Issu d’une famille d’agriculteurs, Paul Létheux a débuté sa carrière dans une entreprise de gestion des espaces verts. De quoi constater que l’agriculture urbaine a le vent en poupe, mais que le secteur manque encore cruellement d’acteurs ayant une véritable filiation avec le monde agricole. Afin de contribuer à la végétalisation et à l’embellissement des villes, il fait alors l’acquisition de trois moutons qu’il place dans des entreprises dans la région de Chartres. L’idée étant de faciliter l’entretien des espaces verts de manière naturelle grâce aux ovins.

Constatant que le format fonctionne, la startup GreenSheep est lancée en 2016. La structure propose aux entreprises de remplacer l’usage des tondeuses à gazon par le pâturage des moutons et des chèvres. Des animaux qui permettent un entretien naturel des espaces verts à moindre coût, et qui ont aussi l’avantage de pouvoir accéder à des zones difficiles à entretenir avec une machine (talus, terrains cabossés, bassins de rétention d’eau). De plus, ils permettent de protéger la faune qui vit dans l’herbe, souvent fauchée par les tondeuses.


L’écopastoralisme, une alternative à l’usage des désherbants

Cet écopastoralisme ne se fait évidemment pas en claquant des doigts. L’entreprise GreenSheep fait ainsi appel à des bergers de professions qui sont à même de gérer et de s’occuper des bêtes. La startup regroupe désormais une centaine de bergers répartis dans toute la France, aussi bien à proximité de grosses agglomérations que dans des zones plus rurales. Ils interviennent auprès d’environ deux cents clients.

Ces derniers offrent des typologies de sites variées pour les pâturages : entrepôts logistiques, sites industriels, écoles et lycées, stations d’épuration ou abords de voies ferrées… La startup ne se contente pas de mettre en relation entreprise et berger : avant chaque mise en œuvre, des études préalables de faisabilité sont faites, qui s’assurent – entre autres – que l’herbe y est suffisamment abondante. Il y a également toute une procédure pour la sécurisation des sites et, quand cela est nécessaire, des clôtures sont installées afin d’éviter tout incident.

De la même façon, un abreuvoir et des abris sont aussi déployés sur les sites pour faciliter la vie des ovins. Entre autres avantages, ce recours à l’écopâturage permet notamment de cesser l’usage de désherbants chimiques, de préserver la faune et de fertiliser naturellement les sols.

Berger GreenSheep chez un client
GreenSheep travaille régulièrement avec certaines races rustiques de mouton, menacées de disparition.


Une solution à forte dimension sociale

Chemin faisant, le fondateur de GreenSheep s’est également aperçu du rôle joué par les agriculteurs, qui, s’il est bien visible, est souvent ignoré. À titre d’exemple, tout le monde bénéficie des réparations des chemins de campagne faites par les agriculteurs, qui ont besoin de pouvoir y faire circuler leurs machines.

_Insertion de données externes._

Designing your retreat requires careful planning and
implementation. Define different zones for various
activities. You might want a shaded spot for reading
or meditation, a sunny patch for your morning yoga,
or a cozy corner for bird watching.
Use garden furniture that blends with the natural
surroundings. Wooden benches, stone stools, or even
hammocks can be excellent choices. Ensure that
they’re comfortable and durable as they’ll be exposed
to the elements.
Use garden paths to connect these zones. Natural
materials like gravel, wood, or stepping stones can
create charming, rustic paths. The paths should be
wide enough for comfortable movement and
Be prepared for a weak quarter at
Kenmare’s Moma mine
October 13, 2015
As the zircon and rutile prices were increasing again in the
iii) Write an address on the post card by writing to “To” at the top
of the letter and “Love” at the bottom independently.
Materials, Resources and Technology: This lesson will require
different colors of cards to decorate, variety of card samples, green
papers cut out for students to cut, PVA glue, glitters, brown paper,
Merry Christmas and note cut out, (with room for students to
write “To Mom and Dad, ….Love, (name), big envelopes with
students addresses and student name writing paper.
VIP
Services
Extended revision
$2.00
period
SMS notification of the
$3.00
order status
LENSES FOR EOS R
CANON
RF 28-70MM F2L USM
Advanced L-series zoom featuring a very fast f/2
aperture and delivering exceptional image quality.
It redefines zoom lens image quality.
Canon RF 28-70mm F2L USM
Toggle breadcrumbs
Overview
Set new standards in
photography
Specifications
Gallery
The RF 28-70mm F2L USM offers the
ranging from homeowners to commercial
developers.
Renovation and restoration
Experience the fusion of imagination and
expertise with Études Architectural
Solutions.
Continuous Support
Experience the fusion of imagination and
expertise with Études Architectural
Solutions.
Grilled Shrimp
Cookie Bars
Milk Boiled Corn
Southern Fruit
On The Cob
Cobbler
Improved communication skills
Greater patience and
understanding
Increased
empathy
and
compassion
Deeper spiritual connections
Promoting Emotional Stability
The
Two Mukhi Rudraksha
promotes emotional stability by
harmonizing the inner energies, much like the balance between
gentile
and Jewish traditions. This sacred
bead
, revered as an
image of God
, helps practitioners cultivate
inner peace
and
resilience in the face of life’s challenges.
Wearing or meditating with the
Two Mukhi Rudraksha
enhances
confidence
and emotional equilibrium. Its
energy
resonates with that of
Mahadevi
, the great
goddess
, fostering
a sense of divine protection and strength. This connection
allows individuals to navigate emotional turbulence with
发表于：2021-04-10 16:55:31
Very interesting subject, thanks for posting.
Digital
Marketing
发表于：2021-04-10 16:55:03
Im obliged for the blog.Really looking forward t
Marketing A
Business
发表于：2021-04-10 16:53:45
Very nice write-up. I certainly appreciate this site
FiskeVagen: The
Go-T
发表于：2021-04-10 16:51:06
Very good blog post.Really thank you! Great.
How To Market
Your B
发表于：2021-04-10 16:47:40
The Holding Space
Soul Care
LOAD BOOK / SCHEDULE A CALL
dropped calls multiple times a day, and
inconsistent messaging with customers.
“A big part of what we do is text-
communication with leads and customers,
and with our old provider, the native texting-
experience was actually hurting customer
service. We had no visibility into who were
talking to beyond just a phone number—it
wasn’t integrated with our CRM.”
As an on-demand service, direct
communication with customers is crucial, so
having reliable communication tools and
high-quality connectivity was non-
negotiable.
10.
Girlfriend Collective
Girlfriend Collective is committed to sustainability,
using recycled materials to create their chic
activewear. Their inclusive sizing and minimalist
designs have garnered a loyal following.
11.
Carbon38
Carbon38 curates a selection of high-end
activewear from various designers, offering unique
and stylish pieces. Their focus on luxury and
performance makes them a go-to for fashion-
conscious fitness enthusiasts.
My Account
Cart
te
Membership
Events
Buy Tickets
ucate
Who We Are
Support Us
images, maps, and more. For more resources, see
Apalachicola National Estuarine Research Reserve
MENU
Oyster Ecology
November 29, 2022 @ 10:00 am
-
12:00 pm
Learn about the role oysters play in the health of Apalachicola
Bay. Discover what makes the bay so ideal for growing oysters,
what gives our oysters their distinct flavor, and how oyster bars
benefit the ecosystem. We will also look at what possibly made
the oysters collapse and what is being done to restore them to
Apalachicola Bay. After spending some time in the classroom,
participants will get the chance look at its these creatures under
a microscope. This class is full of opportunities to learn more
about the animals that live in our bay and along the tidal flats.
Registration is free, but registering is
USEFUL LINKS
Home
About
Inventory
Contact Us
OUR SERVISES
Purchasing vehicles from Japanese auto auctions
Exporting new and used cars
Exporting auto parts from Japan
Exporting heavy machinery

C’est aussi le cas de l’entretien naturel de certains sentiers dans les zones rurales et, évidemment, du rôle joué par le pâturage dans l’entretien des prairies naturelles qui sont des puits de carbone nécessaires pour lutter contre le réchauffement climatique.

« Les bergers rendent énormément de services à la communauté, pour lesquels ils ne sont habituellement pas rétribués » précise ainsi l’entrepreneur. Au cœur du projet de l’entreprise, il s’agit donc aussi pour Paul Létheux de participer à la valorisation du métier de berger – une profession paradoxalement méconnue – et de leur permettre d’être rémunérés à leur juste valeur pour les services rendus à la société.

Le projet de GreenSheep brise ainsi l’isolement des bergers et favorise l’échange et l’entraide. À terme, la structure souhaite d’ailleurs développer une coopérative pour l’achat de matériel et de fourrage à moindre coût. En parallèle, les animaux permettent aux citadins de retrouver aussi un certain lien avec la nature. Des activités sont d’ailleurs proposées par l’entreprise dans certains lieux, les maisons de retraite et les écoles, par exemple.

Enfin, GreenSheep permet aux entreprises de travailler avec des acteurs locaux, dans un rayon de trente kilomètres maximum. Tout en gardant une taille raisonnable, cela permet d’obtenir un bon maillage territorial, à raison de deux à trois bergers par département qui ont chacun leur zone d’intervention. Pour l’entreprise, le pastoralisme n’est pas novateur en soi mais son application en zones urbaines permet de réinventer la pratique et d’apporter une réponse aux défis environnementaux posés par notre époque.